Érigé en exemple dans sa gestion du Covid-19, le pays souffre de l’inflation qui touche l’alimentaire.
Comme un paradoxe. Malgré les sanctions économiques, qui entravent l’acheminement de matériel médical, et la menace d’offensive militaire étasunienne, le Venezuela semble pour l’heure parvenir à contenir l’épidémie de Covid-19. Avec 345 cas et 10 morts selon le dernier bilan, l’Organisation panaméricaine de la santé, institution de l’ONU, a demandé au gouvernement la possibilité d’étudier sa stratégie « pour pouvoir la reproduire dans d’autres pays », précise la vice-présidente de la République bolivarienne, Delcy Rodriguez. Dépistage massif et gratuit – le plus haut taux du sous-continent –, porte-à-porte de médecins et confinement depuis deux mois portent leurs fruits. « Avec un Jair Bolsonaro aux manettes du Brésil et Donald Trump à Washington, Nicolas Maduro fait figure de véritable d’homme d’État » dans cette crise, concède un député d’opposition à l’AFP. Quatre pays européens (Belgique, Allemagne, France et Estonie) assuraient, lors d’une réunion le 28 avril, que les sanctions européennes n’avaient aucun impact sur l’aide médicale. Ils s’inscrivent ainsi en faux contre le chef de la diplomatie européenne, Josep Borrell, qui appelle, lui, à une levée des restrictions qui empêchent les livraisons d’assistance humanitaire.

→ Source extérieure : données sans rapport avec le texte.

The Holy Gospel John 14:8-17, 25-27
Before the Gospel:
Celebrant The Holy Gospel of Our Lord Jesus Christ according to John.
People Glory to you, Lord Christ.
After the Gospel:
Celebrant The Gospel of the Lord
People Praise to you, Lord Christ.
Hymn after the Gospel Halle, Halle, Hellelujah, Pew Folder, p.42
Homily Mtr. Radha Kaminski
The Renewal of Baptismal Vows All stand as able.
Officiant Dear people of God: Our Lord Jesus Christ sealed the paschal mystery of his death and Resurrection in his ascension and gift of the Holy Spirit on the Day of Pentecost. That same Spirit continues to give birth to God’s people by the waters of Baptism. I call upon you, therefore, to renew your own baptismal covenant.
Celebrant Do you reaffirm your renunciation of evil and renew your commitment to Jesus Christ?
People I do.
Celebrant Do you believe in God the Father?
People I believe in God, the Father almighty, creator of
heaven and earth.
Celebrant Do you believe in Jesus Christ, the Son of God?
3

Un plan d’urgence d’approvisionnement
Bien avant la propagation de l’épidémie, plus de 9 millions de Vénézuéliens étaient en situation d’insécurité alimentaire, selon le Programme alimentaire mondial. Afin d’éviter que la crise alimentaire ne s’ajoute à la crise sanitaire, le gouvernement a mis sur pied un plan d’urgence pour garantir l’approvisionnement de douze produits prioritaires, une allocation de 400 000 bolivars (2,10 euros) et des distributions de colis. Le 1er mai, le salaire minimum a été augmenté de plus de 70 %, pour atteindre aussi 400 000 bolivars. L’urgence s’est exprimée vendredi au centre pénitentiaire Los Llanos (État de Portuguesa), où au moins 47 détenus sont morts et 75 autres ont été blessés dans une mutinerie. Du fait des mesures de restriction des visites liées au Covid-19, les familles ont dû réduire l’approvisionnement en nourriture et en médicaments. La population carcérale n’est pas la seule à souffrir. Il y a deux semaines, des scènes de pillage ont été rapportées dans plusieurs villes de l’intérieur. En cause, l’inflation, qui a atteint 124 % depuis le début de l’année du fait de la manipulation artificielle du taux de change et de la spéculation contre le bolivar. Pour les États-Unis, la famine aussi est une arme. L. S.